EXERCISE PROMPT>
In your copy, leave out all pictures and reproduce every entry exactly.

THE DATA>
[Start of Attachment]
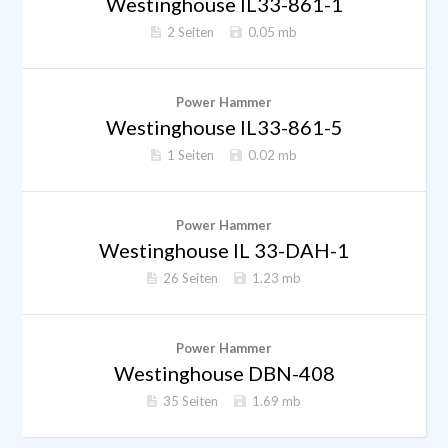
Westinghouse IL33-861-1
2 Seiten
0.05 mb
Power Hammer
Westinghouse IL33-861-5
1 Seiten
0.02 mb
Power Hammer
Westinghouse IL 33-DAH-1
26 Seiten
1.23 mb
Power Hammer
Westinghouse DBN-408
35 Seiten
1.69 mb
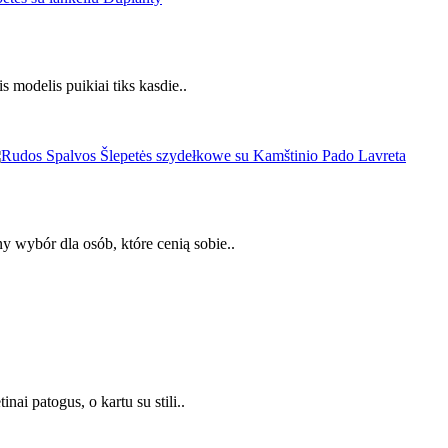
s modelis puikiai tiks kasdie..
 wybór dla osób, które cenią sobie..
nai patogus, o kartu su stili..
[End of Attachment]
EXERCISE SOLUTION>
Westinghouse IL33-861-1
2 Seiten
0.05 mb
Power Hammer
Westinghouse IL33-861-5
1 Seiten
0.02 mb
Power Hammer
Westinghouse IL 33-DAH-1
26 Seiten
1.23 mb
Power Hammer
Westinghouse DBN-408
35 Seiten
1.69 mb
s modelis puikiai tiks kasdie..
 wybór dla osób, które cenią sobie..
nai patogus, o kartu su stili..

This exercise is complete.